The design criteria set out initially were necessarily broad in order for the system to adapt to the four modes of operation successfully. The reconfigurability of the system meets the requirements for range of injected currents, electrode count, synchronisation and recording of simultaneous EEG signals. In doing so, the system has enabled experiments not previously possible, particularly when used in triggered averaging mode. The noise performance of the system was comparable to existing EIT systems, and was consistent across frequency. Whilst the <0.1% noise criteria was met in epicortical recordings, the noise in scalp recordings was closer to $0.65$%, which may preclude imaging epileptic seizures using the system in its current form. However, use of higher frequencies would allow for higher currents to be used, as well as reducing in band physiological noise. Therefore, future experiments should be performed with higher bandwidth systems such as the actiCHamp or g.tec HIamp, with a higher carrier frequency.

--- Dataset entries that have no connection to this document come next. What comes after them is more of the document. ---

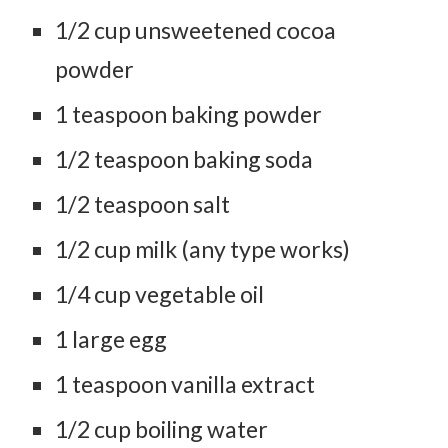
1/2 cup unsweetened cocoa
powder
1 teaspoon baking powder
1/2 teaspoon baking soda
1/2 teaspoon salt
1/2 cup milk (any type works)
1/4 cup vegetable oil
1 large egg
1 teaspoon vanilla extract
1/2 cup boiling water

The main limitation of the ScouseTom is the maximum usable frequency of 20 kHz imposed by the bandwidth of the EEG systems. This range is sufficient for EIT of fast-neural and stroke, where the impedance contrast is limited to frequencies <5 kHz [5,10,33]. This narrow range may not be suitable for other brain monitoring applications where carrier frequencies >50 kHz are used [6,8,9]. As this is largely to take advantage of the higher current amplitudes allowed by IEC 60601-1 [30], this does not preclude the use of the ScouseTom in these experiments but the necessary reduction in current amplitude would impact SNR. Currently, the majority of the data processing is not performed in “real time”, as with some commercially available systems. However, as most EEG recorders provide open source software, or allow streaming of data via TCP/IP, suitable software can be developed to allow for real time applications where needed.

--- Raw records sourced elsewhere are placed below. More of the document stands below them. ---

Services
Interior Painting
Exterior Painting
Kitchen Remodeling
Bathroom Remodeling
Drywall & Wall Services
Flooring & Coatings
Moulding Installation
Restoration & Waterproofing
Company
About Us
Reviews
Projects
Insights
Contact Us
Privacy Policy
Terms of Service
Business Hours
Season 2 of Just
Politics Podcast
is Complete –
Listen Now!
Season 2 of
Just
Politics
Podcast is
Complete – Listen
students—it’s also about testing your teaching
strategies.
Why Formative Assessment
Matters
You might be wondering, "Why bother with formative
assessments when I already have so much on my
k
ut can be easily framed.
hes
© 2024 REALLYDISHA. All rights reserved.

4.7. Reproducibility and Recommendations for Use

All of the hardware designs, PCB layouts and associated software have been made available (see Appendix) to allow interested parties to replicate and modify the system. The ScouseTom system is quick to reproduce, as all but two components are commercially available, and the bespoke PCBs are simple compared to those used in other research EIT systems. Within the UCL group, assembly and testing of a new system once all the parts have been acquired can be performed with a week. The major expense is an appropriate EEG system ($21,000 for 32 channels), close to four times the cost of the current source and custom PCBs ($6000). However, the additional cost to researchers already performing electrophysiological experiments is minimal, as the system is compatible with most state-of-the-art EEG systems. Thus this system greatly reduces the cost and complexity for those interested in including impedance measurements into their experiments.

5. Conclusions

The ScouseTom, a new highly versatile EIT system has been utilised successfully in a range of experiments, particularly those involving EIT of the head or nerve. A key advantage of the system is the high level of control it offers over all aspects of the experimental process. This versatility is a result of the stable performance of the hardware across frequency and load, as well as adaptable modes of operation. The new system facilitated EIT experiments into time difference imaging of stroke, multi-frequency stroke type classification and stimulation-triggered evoked potentials. In all four modes of operation used, the performance of the system was comparable to or exceeded that of existing systems in the literature. By incorporating commercial and open-source hardware and software where possible, the complexity in reproducing the system is minimised. All relevant schematics and software are available on an open source license, with reproduction and contribution encouraged.